The US Treasury has issued sanctions on a new array of individuals and entities that help the Islamic Republic of Iran sell its petroleum and petrochemical products. 

The Department of the Treasury’s Office of Foreign Assets Control (OFAC) said on Wednesday that the international network used a web of Persian Gulf-based front companies to facilitate the delivery and sale of hundreds of millions of dollars’ worth of Iranian goods from Iranian companies to East Asia.

Two UAE-based Iranian nationals, Morteza Rajabieslami and Mahdieh Sanchuli, two vessels (BS BRAVO and SUMMER 5) as well as 13 companies including Iran's Persian Gulf Star Oil Company, Jam Petrochemical Company, and several firms in UAE and Hong Kong have been added to OFAC's Specially Designated Nationals list.
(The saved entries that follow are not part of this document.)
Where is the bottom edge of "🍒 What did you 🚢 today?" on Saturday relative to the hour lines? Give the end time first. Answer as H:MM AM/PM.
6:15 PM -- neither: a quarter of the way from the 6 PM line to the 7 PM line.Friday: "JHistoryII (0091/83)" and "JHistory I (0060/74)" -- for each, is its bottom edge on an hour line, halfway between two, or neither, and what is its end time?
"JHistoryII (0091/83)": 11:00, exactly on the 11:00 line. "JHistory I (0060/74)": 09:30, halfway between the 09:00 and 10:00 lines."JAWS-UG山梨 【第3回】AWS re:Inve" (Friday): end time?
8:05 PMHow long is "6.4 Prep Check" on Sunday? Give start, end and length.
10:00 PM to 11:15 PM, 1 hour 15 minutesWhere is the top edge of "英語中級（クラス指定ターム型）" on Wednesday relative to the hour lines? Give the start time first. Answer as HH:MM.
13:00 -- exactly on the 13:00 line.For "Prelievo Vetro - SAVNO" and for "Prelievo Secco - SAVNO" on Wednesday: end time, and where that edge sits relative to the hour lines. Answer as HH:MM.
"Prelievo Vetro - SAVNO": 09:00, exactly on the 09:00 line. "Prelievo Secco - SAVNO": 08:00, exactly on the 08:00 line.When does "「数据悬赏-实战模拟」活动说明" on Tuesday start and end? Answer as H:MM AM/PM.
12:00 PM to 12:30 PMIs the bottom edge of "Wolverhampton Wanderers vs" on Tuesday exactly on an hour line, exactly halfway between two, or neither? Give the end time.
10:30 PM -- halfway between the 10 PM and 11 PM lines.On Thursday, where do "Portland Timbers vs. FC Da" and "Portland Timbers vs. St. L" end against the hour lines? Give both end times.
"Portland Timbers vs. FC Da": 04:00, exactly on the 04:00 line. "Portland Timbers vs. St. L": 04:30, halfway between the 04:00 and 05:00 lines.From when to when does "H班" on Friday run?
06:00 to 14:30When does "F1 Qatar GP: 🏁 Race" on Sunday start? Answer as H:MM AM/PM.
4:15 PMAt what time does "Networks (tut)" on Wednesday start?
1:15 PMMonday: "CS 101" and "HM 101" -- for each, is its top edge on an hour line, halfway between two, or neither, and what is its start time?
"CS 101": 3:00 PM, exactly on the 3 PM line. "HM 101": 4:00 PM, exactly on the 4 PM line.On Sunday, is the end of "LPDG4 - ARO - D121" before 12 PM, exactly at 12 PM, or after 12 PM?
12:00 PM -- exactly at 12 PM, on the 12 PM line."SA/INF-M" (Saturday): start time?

“While the United States is committed to achieving an agreement with Iran that seeks a mutual return to compliance with the Joint Comprehensive Plan of Action, we will continue to use all our authorities to enforce sanctions on the sale of Iranian petroleum and petrochemicals,” said Under Secretary of the Treasury for Terrorism and Financial Intelligence Brian E. Nelson.

Secretary of State Antony Blinken also announced the new sanctions on the Iranian petroleum and petrochemical producers, transporters, and front companies in a tweet, saying that “Absent a commitment from Iran to return to the JCPOA, an outcome we continue to pursue, we will keep using our authorities to target Iran's exports of energy products.”

Some of the new sanctions were levied pursuant to Executive Order 13846, which would be lifted in case the US returns to the JCPOA, whose prospects are withering.